The public nature of this conversation is reflected in the ways the news media covers the topic. PRRI’s 2021 data shows that Americans who most trust Fox News are about half as likely as Americans overall to support allowing transgender female students to participate in high school athletic events with cisgender female students or allowing transgender male students to participate with cisgender male students. Similarly, religion and race are also major influences on Americans’ views on this topic.

White evangelical Protestants are the least supportive of either male (26%) or female (8%) transgender athletes competing alongside cisgender athletes.

Beyond the president’s executive order, 27 states have passed laws banning transgender students from participating in sports consistent with their gender identity, and two states have regulation or agency policies.
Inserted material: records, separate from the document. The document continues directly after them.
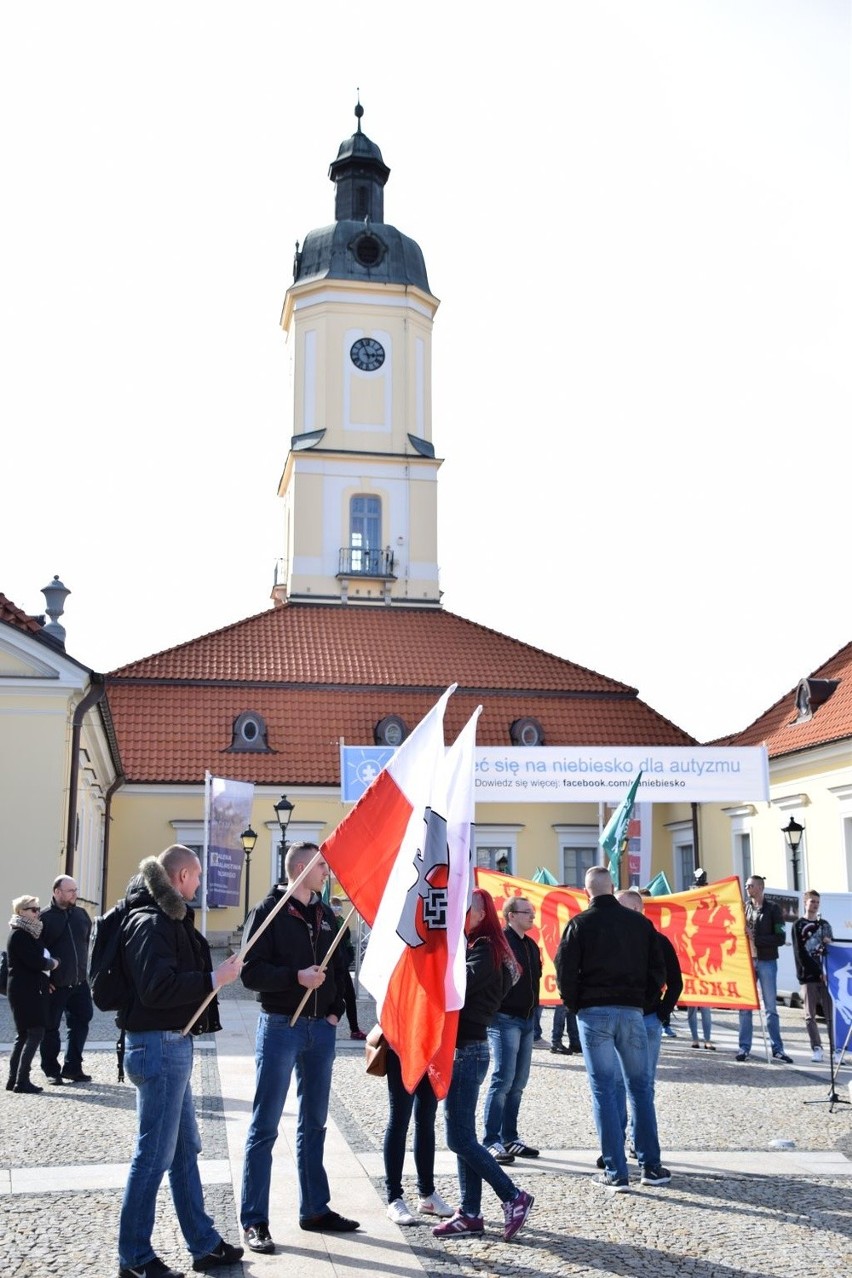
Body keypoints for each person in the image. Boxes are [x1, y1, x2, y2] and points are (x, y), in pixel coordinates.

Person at [117, 845, 244, 1278]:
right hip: (158, 1047)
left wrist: (214, 976)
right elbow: (156, 989)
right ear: (183, 875)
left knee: (185, 1149)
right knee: (153, 1155)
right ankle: (133, 1256)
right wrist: (213, 979)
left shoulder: (165, 917)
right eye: (198, 877)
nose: (200, 885)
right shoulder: (151, 922)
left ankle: (203, 1243)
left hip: (170, 1045)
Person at [240, 843, 357, 1254]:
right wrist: (296, 978)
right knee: (265, 1127)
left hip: (319, 1031)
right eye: (322, 865)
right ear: (302, 867)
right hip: (279, 1027)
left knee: (315, 1124)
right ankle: (255, 1220)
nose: (328, 872)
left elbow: (341, 967)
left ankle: (315, 1208)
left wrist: (335, 1010)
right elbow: (249, 972)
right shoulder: (270, 910)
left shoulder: (326, 915)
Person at [556, 865, 670, 1192]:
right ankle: (651, 1166)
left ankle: (616, 1171)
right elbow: (657, 969)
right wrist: (642, 1000)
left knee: (605, 1090)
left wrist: (576, 1005)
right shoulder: (639, 923)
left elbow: (564, 970)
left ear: (586, 891)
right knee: (640, 1088)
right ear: (613, 887)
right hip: (632, 1011)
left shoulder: (579, 924)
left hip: (594, 1012)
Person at [433, 887, 534, 1242]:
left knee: (459, 1139)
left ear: (478, 914)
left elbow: (456, 988)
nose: (456, 917)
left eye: (463, 910)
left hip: (467, 1051)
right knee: (466, 1138)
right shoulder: (488, 949)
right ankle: (470, 1213)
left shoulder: (486, 950)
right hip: (467, 1049)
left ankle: (513, 1196)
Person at [612, 890, 683, 1161]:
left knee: (642, 1085)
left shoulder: (659, 941)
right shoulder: (615, 941)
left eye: (623, 907)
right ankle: (616, 1140)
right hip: (620, 1017)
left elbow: (676, 982)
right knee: (617, 1083)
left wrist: (662, 1013)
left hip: (648, 1019)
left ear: (638, 909)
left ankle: (637, 1140)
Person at [483, 895, 542, 1163]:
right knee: (502, 1079)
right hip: (505, 1019)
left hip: (527, 1020)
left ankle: (510, 1136)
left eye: (532, 911)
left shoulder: (530, 945)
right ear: (511, 916)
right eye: (526, 912)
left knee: (518, 1083)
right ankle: (491, 1139)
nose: (532, 916)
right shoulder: (500, 944)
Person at [383, 1042, 454, 1225]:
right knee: (399, 1120)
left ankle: (427, 1193)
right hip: (402, 1046)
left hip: (431, 1048)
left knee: (426, 1120)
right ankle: (394, 1198)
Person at [39, 875, 94, 1084]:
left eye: (76, 890)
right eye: (70, 891)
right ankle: (51, 1070)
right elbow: (36, 953)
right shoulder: (44, 918)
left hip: (79, 982)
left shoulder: (81, 915)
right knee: (50, 1027)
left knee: (83, 1019)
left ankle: (73, 1066)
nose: (75, 894)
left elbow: (87, 943)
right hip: (55, 984)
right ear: (57, 892)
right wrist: (44, 979)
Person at [6, 895, 59, 1094]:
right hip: (26, 992)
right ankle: (22, 1080)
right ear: (21, 912)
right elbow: (35, 962)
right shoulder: (21, 934)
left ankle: (14, 1079)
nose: (38, 912)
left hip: (29, 988)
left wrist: (47, 980)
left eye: (38, 909)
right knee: (34, 1033)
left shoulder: (30, 933)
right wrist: (53, 963)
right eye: (33, 909)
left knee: (24, 1035)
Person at [737, 874, 792, 1063]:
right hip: (747, 962)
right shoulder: (744, 908)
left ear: (760, 887)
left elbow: (780, 938)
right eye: (746, 885)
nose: (747, 888)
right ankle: (744, 1047)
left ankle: (777, 1048)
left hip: (766, 961)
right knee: (745, 1007)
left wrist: (755, 938)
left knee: (770, 1007)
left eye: (750, 885)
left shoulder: (773, 909)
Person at [791, 889, 833, 1063]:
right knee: (810, 1015)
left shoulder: (825, 925)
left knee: (830, 1015)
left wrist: (828, 943)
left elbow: (832, 951)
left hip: (826, 977)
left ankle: (835, 1049)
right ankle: (816, 1047)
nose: (815, 905)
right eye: (812, 902)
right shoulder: (798, 925)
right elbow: (799, 953)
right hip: (808, 976)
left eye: (817, 902)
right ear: (805, 903)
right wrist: (815, 972)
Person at [330, 895, 366, 1040]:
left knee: (350, 997)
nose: (337, 910)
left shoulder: (343, 922)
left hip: (342, 967)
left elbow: (348, 944)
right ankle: (328, 1028)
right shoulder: (327, 922)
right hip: (331, 967)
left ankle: (355, 1029)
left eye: (339, 907)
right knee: (334, 998)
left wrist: (349, 957)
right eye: (334, 906)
Cases challenging such laws passed in West Virginia and Idaho have made their way to the Supreme Court. In both states, the law clearly states a desire to “protect” cisgender girls and women competing in school-sponsored sports.

States’ concerns expand beyond athletics. Bathrooms and locker rooms are also targeted. In 2016, North Carolina passed legislation stating that “people have to use the bathroom matching the sex on their birth certificate”. This concern is not limited to North Carolina or a particular region of the country, with more than 20 states now restricting access to bathrooms in some way.
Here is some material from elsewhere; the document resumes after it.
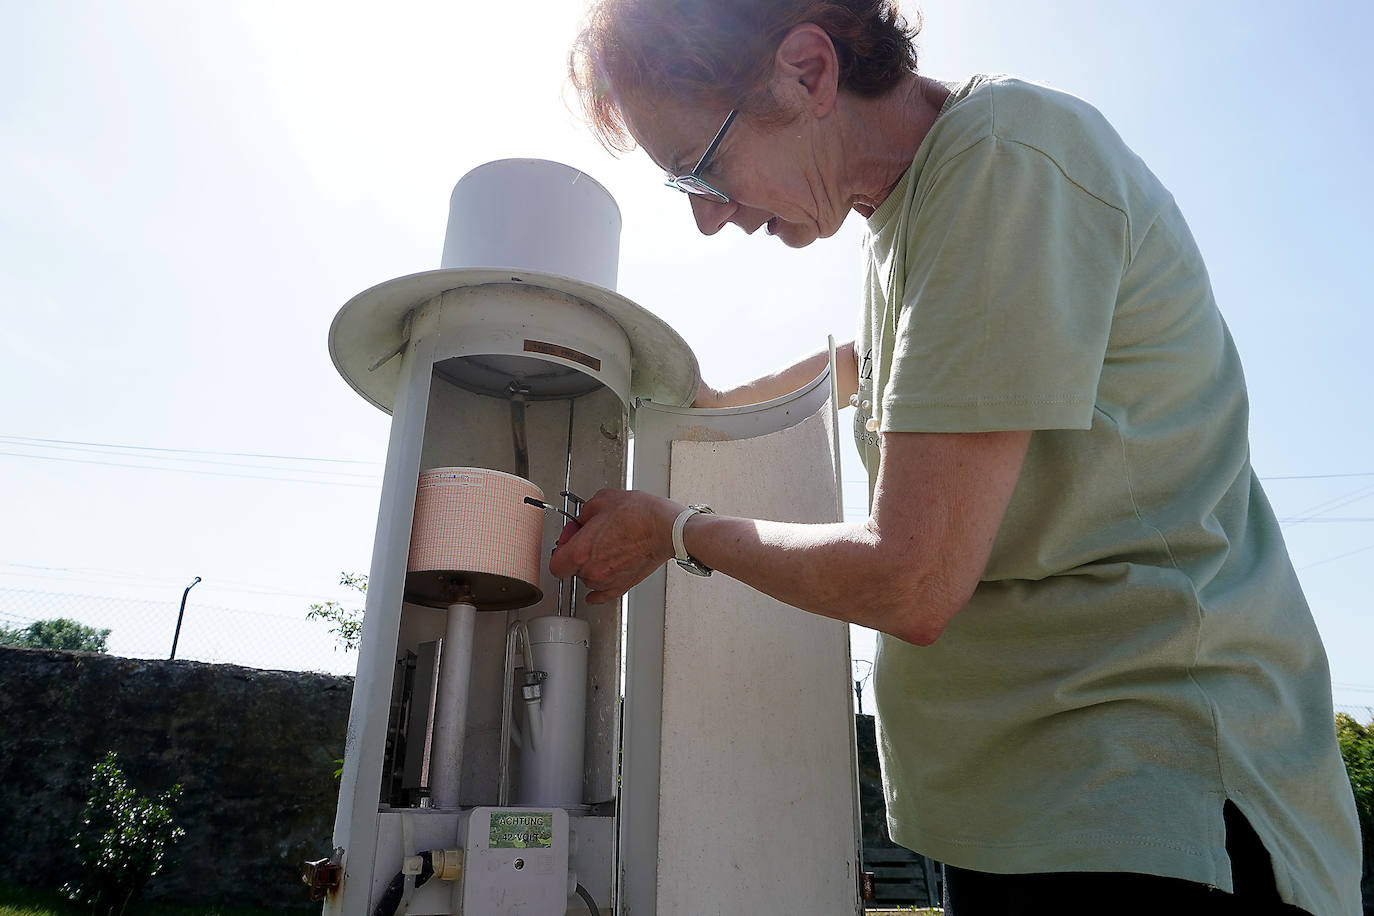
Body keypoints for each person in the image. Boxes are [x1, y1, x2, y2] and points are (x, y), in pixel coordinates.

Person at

As a 2026 PRRI report notes, “the majority of Americans (56%) favor laws that require transgender individuals to use bathrooms that correspond to their sex at birth.” Among white Christians, nearly eight in ten white evangelical Protestants (78%) support such laws, compared with 62% of white Catholics and 60% of white mainline/non-evangelical Protestants. Among Christians of color, Hispanic Protestants (70%) are more likely than Black Protestants (60%) and Hispanic Catholics (59%) to support these laws. Jewish Americans (40%) and unaffiliated Americans (38%) are the least likely to favor these laws.

Similarly, when using PRRI’s Christian nationalism scale, we find that more than eight in ten Christian nationalism Adherents (83%) support laws requiring transgender people to use the bathrooms that correspond with their sex at birth, followed by 78% of Sympathizers and 60% of Skeptics. Just 26% of Christian nationalism Rejecters support these laws.

In hindsight, North Carolina’s 2016 legislation would open the door for the further spread of attacks against gender-affirming care and transgender athletes. The fight against transgender athletes becomes a public conversation through public pressure. Ideologies that define sports as binary transform public conversations over transgender athletes’ participation into debates that blur the distinctions between church and state, emboldening agitators such as Gaines to take their attacks public.